[Parts of the exercise]
[1] Retype the passage of the Milonja Đukić profile below, starting at "- 1991–1998: Farense" and ending at "Serbian retired footballer.".
[2] Continue the profile of the footballer Milonja Đukić below from where it stops.

[Extract provided]
Milonja Đukić

Personal information
- Full name: Milonja Đukić
- Date of birth: 12 December 1965 (age 60)
- Place of birth: Ivangrad, SFR Yugoslavia
- Height: 1.88 m (6 ft 2 in)
- Position: Striker

Senior career*
- Years: Team / Apps / (Gls)
- 1984–1987: Partizan / 39 / (6)
- 1987: Vojvodina / 7 / (0)
- 1988: Sutjeska Nikšić / 13 / (7)
- 1988–1989: Partizan / 22 / (5)
- 1989–1990: Olimpija Ljubljana / 28 / (9)
- 1990–1991: Trabzonspor / 15 / (6)
- 1991–1998: Farense / 180 / (32)
- Total:  / 304 / (65)

= Milonja Đukić =

Serbian footballer

Milonja Đukić (Милоња Ђукић; born 12 December 1965) is a Montenegrin-born Serbian retired footballer.

[Provided information]
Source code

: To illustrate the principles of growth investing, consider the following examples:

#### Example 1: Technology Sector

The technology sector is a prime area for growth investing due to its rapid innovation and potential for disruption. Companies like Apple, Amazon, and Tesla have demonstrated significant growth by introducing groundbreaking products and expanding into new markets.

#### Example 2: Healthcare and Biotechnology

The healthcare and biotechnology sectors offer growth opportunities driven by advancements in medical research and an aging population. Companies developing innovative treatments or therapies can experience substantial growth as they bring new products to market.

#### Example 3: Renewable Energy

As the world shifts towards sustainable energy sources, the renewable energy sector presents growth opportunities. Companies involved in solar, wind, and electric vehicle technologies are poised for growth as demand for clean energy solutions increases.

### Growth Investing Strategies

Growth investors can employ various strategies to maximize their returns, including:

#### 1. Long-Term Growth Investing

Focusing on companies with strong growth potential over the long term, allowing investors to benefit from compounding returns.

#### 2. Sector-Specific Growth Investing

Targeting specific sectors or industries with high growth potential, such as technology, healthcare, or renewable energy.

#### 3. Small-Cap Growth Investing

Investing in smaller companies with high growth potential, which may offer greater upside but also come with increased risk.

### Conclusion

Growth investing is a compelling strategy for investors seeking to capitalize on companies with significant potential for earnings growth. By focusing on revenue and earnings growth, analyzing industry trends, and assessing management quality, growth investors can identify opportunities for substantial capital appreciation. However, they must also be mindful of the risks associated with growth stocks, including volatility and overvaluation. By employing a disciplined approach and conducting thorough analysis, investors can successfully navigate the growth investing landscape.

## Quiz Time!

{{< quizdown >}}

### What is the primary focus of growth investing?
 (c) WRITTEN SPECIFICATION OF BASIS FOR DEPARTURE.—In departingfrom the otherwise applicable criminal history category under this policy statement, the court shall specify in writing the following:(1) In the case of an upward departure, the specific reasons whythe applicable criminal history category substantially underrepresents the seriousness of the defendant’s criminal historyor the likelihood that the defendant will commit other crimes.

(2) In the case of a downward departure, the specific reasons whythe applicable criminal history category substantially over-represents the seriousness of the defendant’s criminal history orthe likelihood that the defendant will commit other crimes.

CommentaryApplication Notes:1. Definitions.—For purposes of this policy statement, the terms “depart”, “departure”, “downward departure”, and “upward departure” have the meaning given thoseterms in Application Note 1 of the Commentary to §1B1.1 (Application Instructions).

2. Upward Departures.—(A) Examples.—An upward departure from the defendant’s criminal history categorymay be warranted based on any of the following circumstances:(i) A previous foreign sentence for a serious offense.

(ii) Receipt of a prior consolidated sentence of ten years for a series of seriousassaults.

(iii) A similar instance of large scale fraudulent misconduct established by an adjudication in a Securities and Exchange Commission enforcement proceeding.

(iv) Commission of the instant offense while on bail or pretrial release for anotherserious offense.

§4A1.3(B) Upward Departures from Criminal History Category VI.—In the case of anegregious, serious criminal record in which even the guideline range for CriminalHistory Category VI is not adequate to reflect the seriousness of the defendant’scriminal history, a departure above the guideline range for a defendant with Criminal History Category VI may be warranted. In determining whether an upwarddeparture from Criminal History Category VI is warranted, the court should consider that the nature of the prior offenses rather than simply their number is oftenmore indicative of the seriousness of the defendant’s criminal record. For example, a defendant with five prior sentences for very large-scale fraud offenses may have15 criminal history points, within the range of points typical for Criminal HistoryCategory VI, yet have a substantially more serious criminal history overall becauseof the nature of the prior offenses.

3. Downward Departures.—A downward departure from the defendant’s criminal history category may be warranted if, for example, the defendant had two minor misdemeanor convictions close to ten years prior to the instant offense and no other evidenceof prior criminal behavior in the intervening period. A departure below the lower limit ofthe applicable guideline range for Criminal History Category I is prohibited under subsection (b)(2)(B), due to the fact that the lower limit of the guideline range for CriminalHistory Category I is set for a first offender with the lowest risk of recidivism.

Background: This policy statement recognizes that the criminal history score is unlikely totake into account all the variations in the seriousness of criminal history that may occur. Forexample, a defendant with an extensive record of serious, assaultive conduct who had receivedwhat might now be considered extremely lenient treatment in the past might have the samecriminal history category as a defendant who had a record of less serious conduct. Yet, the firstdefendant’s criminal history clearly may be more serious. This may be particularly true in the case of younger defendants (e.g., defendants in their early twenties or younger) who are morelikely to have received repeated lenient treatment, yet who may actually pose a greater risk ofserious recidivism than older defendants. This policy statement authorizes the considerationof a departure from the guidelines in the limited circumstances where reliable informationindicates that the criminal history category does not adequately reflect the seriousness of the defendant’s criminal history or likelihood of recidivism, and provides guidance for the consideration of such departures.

[Answers per task]
[1]
- 1991–1998: Farense / 180 / (32)
- Total:  / 304 / (65)

= Milonja Đukić =

Serbian footballer

Milonja Đukić (Милоња Ђукић; born 12 December 1965) is a Montenegrin-born Serbian retired footballer.

[2]
==Club career==
He spent part of his career at FK Partizan playing in the Yugoslav First League. He also played for NK Olimpija Ljubljana. In 1990, he moved to Turkey to play for Trabzonspor in the Super Lig. He later spent seven seasons with S.C. Farense in the Portuguese Liga. With FK Partizan he won national Championship (1986) and national Cup (1989).